The Organic Constitutional Act of Teaching or LOCE (Act Nº 18,962) was enacted on March 7, 1990 and came into force on March 10, the last day of Pinochet's 16½ year dictatorship. Despite being widely criticized by both students and teachers as well as the ruling coalition (Concertación), it has remained largely unmodified since the restoration of democracy.

Critics of LOCE point out that it reduces the state's participation in education to a solely regulatory and protective role, whilst the true responsibility of education has been transferred to private and public corporations (public schools being managed by local governments -- Municipalidades), thus reducing the participation that students, parents, teachers and non-academic employees had previously enjoyed in their schools.

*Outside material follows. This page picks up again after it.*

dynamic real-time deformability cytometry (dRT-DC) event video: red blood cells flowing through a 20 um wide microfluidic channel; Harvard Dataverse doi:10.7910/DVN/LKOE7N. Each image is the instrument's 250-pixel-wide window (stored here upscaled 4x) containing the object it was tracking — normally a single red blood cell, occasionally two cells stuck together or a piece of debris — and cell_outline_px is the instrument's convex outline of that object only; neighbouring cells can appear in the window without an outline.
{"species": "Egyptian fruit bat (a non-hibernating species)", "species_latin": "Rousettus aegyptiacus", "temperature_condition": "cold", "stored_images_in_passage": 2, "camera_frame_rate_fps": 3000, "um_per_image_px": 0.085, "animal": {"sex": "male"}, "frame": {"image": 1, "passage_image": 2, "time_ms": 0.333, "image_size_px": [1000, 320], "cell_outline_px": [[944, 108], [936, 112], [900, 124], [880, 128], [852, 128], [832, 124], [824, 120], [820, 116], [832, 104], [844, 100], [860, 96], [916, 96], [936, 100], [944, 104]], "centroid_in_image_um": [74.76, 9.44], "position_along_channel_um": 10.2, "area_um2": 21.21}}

During the 1990s, one of the main objectives of the Concertación administration was a so-called Educational Reform. One of the main pillars of this reform, launched during the Eduardo Frei Ruiz-Tagle administration, was the Jornada Escolar Completa, JEC (Full-time School Day policy) -- a plan to increase the hours that high school students actually spend in classrooms (in many cases not increasing the number of additional classrooms and other infrastructure required). However, many consider that the quality of education has dropped to worrying levels despite the high level of government spending on public education. Studies have showed that the JEC still has not been correctly implemented nor has it achieved the desired results.

Since 2000 a new demand has emerged with respect to the transport system's school pass and the new University Selection Test, and although much progress was made in some areas, the core of the students' demands have remained unsolved as of 2006.